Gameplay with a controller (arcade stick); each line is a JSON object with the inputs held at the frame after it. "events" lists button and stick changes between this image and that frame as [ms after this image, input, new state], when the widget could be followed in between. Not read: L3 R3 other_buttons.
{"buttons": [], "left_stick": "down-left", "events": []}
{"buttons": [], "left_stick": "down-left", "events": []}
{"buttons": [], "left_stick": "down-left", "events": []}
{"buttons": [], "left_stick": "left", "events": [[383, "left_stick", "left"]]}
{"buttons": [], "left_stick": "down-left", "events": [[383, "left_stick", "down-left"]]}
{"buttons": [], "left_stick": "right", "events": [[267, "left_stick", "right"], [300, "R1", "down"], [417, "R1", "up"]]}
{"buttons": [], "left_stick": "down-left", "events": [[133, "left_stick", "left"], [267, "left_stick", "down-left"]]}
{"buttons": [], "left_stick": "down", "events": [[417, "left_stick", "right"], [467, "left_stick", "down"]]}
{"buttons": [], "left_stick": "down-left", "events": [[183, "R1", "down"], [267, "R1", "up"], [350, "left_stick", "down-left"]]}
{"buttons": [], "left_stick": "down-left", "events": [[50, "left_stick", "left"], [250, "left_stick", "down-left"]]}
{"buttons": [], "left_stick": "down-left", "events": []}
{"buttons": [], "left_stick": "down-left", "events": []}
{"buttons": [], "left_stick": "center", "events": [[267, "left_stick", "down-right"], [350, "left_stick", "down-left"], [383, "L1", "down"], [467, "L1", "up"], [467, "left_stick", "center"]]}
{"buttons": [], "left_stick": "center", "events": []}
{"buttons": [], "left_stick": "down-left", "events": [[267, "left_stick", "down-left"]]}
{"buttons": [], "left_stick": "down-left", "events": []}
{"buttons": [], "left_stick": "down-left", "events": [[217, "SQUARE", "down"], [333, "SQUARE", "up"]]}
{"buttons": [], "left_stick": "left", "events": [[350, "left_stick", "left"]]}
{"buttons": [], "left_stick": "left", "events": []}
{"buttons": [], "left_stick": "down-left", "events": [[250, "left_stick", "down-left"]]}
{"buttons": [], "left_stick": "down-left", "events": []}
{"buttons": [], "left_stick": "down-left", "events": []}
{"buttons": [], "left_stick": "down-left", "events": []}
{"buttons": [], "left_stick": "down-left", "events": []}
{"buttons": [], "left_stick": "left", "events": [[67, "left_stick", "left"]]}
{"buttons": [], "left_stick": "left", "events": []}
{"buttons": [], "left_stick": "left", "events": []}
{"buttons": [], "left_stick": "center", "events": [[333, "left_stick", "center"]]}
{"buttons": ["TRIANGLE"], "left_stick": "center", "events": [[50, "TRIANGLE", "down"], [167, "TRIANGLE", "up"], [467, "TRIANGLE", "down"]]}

++++

WORK REQUIRED
Return all lines of the material above in which the word "center" occurs.

OUTPUT
{"buttons": [], "left_stick": "center", "events": [[267, "left_stick", "down-right"], [350, "left_stick", "down-left"], [383, "L1", "down"], [467, "L1", "up"], [467, "left_stick", "center"]]}
{"buttons": [], "left_stick": "center", "events": []}
{"buttons": [], "left_stick": "center", "events": [[333, "left_stick", "center"]]}
{"buttons": ["TRIANGLE"], "left_stick": "center", "events": [[50, "TRIANGLE", "down"], [167, "TRIANGLE", "up"], [467, "TRIANGLE", "down"]]}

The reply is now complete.